Not much new here. See here and here for good analyses. Basically, McCain takes Bush’s discredited plan and warms it up a little. The idea is to sever the link between employment and health insurance, by giving individuals a $2,500 tax credit and families a $5,000 tax credit to shop around for the best deal they can find on the private insurance market. This will do absolutely nothing to help the uninsured, the underinsured, or both rationed by cost from getting health care– for it is based on the fallacious premise that the problem is over-consumption of heath care, and that if only people felt some price pressures, they would cut back on some spending and bring costs down. And of course, making health care less affordable will increase rationing by cost, and may lower health care spending. But is that the way to go?
As Ezra Klein notes, this is health insurance for people who don’t need health care. It relies on the idea that insurance should be based on actuarial principles, tying cost to individual risk. Therefore the private market (with products like health savings accounts) can be a very good deal to the young and the healthy, but does very little to those in most need of health care. It is a classic example of where the free market simply does not work, and can be highly unethical. Instead of actuarial insurance, we should strive for social insurance, which is basically risk pooling: the young and healthy subsidize the old and sick, secure in the knowledge that they will be taken care of in a similar situation. It’s based on the principle of solidarity. And clearly, it works best when the pool is large, as when provided by the government or large companies. There are clear efficiency gains, and health care is cheaper. And John McCain wants to go in the opposite direction…
It’s interesting that John McCain is so dismissive of “government” care and touts the free market so much– for a man who has benefited from government care for most of his life. Klein:
“[A]side from his awful internment in a Vietnamese prison camp, it is hard to find a day in McCain’s life when he was not sheltered by the government-run health care he now claims to loathe. Born the son of a Navy admiral, he was cared for by Navy physicians during his childhood. After graduating from high school, he enrolled in the United States Naval Academy, and the military’s care continued until he retired from the service in 1981. In 1982, he won a seat in Congress, ushering him into the Federal Employee Health Benefits Program, and in 2001, he qualified for Medicare. When he says, “we have the highest quality of health care in the world in America,” he is speaking as a man who has enjoyed a lifetime of government-run care. “
Plus, as Jon Cohn points out, a fatal flaw in McCain’s approach is how it deals with pre-existing conditions, or the ability of insurance companies to simply deny insurance to high-risk individuals. In fact, McCain not only does not tackle the issue, but could very well make it worse by attacking state-level regulations that force insurance companies to cover certain conditions. The McCain campaign response? Well, if there is a demand for this, the market will provide! I am serious.

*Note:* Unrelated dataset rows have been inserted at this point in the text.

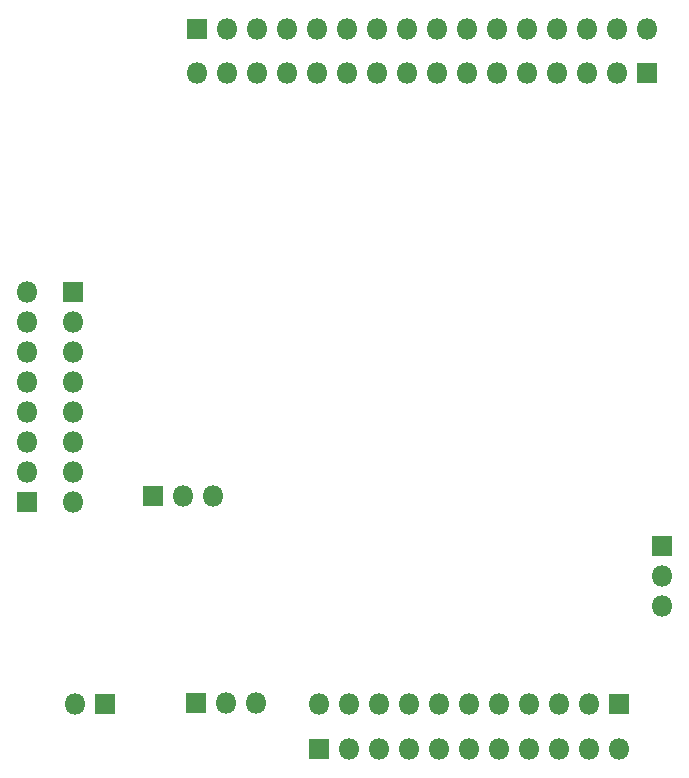
<source format=gbr>
%TF.GenerationSoftware,KiCad,Pcbnew,(5.1.6)-1*%
%TF.CreationDate,2020-09-22T22:19:13+03:00*%
%TF.ProjectId,Z80_devboard,5a38305f-6465-4766-926f-6172642e6b69,rev?*%
%TF.SameCoordinates,Original*%
%TF.FileFunction,Soldermask,Bot*%
%TF.FilePolarity,Negative*%
%FSLAX46Y46*%
G04 Gerber Fmt 4.6, Leading zero omitted, Abs format (unit mm)*
G04 Created by KiCad (PCBNEW (5.1.6)-1) date 2020-09-22 22:19:13*
%MOMM*%
%LPD*%
G01*
G04 APERTURE LIST*
%ADD10O,1.800000X1.800000*%
%ADD11R,1.800000X1.800000*%
G04 APERTURE END LIST*
D10*
%TO.C,J10*%
X128460500Y-115811300D03*
X125920500Y-115811300D03*
X123380500Y-115811300D03*
X120840500Y-115811300D03*
X118300500Y-115811300D03*
X115760500Y-115811300D03*
X113220500Y-115811300D03*
X110680500Y-115811300D03*
X108140500Y-115811300D03*
X105600500Y-115811300D03*
D11*
X103060500Y-115811300D03*
%TD*%
D10*
%TO.C,J9*%
X130822700Y-54889400D03*
X128282700Y-54889400D03*
X125742700Y-54889400D03*
X123202700Y-54889400D03*
X120662700Y-54889400D03*
X118122700Y-54889400D03*
X115582700Y-54889400D03*
X113042700Y-54889400D03*
X110502700Y-54889400D03*
X107962700Y-54889400D03*
X105422700Y-54889400D03*
X102882700Y-54889400D03*
X100342700Y-54889400D03*
X97802700Y-54889400D03*
X95262700Y-54889400D03*
D11*
X92722700Y-54889400D03*
%TD*%
D10*
%TO.C,J8*%
X78308200Y-77127100D03*
X78308200Y-79667100D03*
X78308200Y-82207100D03*
X78308200Y-84747100D03*
X78308200Y-87287100D03*
X78308200Y-89827100D03*
X78308200Y-92367100D03*
D11*
X78308200Y-94907100D03*
%TD*%
D10*
%TO.C,J7*%
X132080000Y-103759000D03*
X132080000Y-101219000D03*
D11*
X132080000Y-98679000D03*
%TD*%
D10*
%TO.C,J6*%
X97663000Y-111950500D03*
X95123000Y-111950500D03*
D11*
X92583000Y-111950500D03*
%TD*%
D10*
%TO.C,J5*%
X94043500Y-94424500D03*
X91503500Y-94424500D03*
D11*
X88963500Y-94424500D03*
%TD*%
D10*
%TO.C,J4*%
X82359500Y-112014000D03*
D11*
X84899500Y-112014000D03*
%TD*%
D10*
%TO.C,J3*%
X103060500Y-112014000D03*
X105600500Y-112014000D03*
X108140500Y-112014000D03*
X110680500Y-112014000D03*
X113220500Y-112014000D03*
X115760500Y-112014000D03*
X118300500Y-112014000D03*
X120840500Y-112014000D03*
X123380500Y-112014000D03*
X125920500Y-112014000D03*
D11*
X128460500Y-112014000D03*
%TD*%
D10*
%TO.C,J2*%
X92710000Y-58610500D03*
X95250000Y-58610500D03*
X97790000Y-58610500D03*
X100330000Y-58610500D03*
X102870000Y-58610500D03*
X105410000Y-58610500D03*
X107950000Y-58610500D03*
X110490000Y-58610500D03*
X113030000Y-58610500D03*
X115570000Y-58610500D03*
X118110000Y-58610500D03*
X120650000Y-58610500D03*
X123190000Y-58610500D03*
X125730000Y-58610500D03*
X128270000Y-58610500D03*
D11*
X130810000Y-58610500D03*
%TD*%
D10*
%TO.C,J1*%
X82169000Y-94932500D03*
X82169000Y-92392500D03*
X82169000Y-89852500D03*
X82169000Y-87312500D03*
X82169000Y-84772500D03*
X82169000Y-82232500D03*
X82169000Y-79692500D03*
D11*
X82169000Y-77152500D03*
%TD*%
M02*

</source>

It turns out that Elizabeth Edwards has been giving McCain grief on this aspect on his plan, pointing out that neither she nor McCain himself– as cancer survivors– would be able to get insurance in the kind of private market McCain is touting. Clearly irked by the pressure he has been getting on this point, McCain came up with a response, a “Guaranteed Access Plan”, which is basically the same as the “high risk pool” already available in 30 states. Basically, the insurance companies agree to insure high-risk people, in return for a subsidy– but on their terms. As Cohn notes, these plans are often prohibitively expensive, with high deductibles, and force people with pre-existing conditions to wait a while (six months to a year) before they pay for expenses related to that condition.
As a thought experiment, Cohn tries to figure out what it would cost to insure Elizabeth Edwards under the South Carolina plan (North Carolina doesn’t even have one). It would cost her $14,000 a year in insurance and out-of-pocket medical expenses, and this is not even accounting for the cancer treatment which would not be covered in the first year (some drugs cost $10,000 a month). Of course, one possible solution is more generous subsidies. But I’m not sure this is what McCain is saying– his campaign is extremely vague on the issue. And anyway, isn’t his plan supposed to be all about the free market? Or are we back in Bushworld of ratcheting up health care spending that goes straight into insurance company profits?
Who has the best healh care plan? Why, it’s everybody’s least favorite candidate, Hillary Clinton!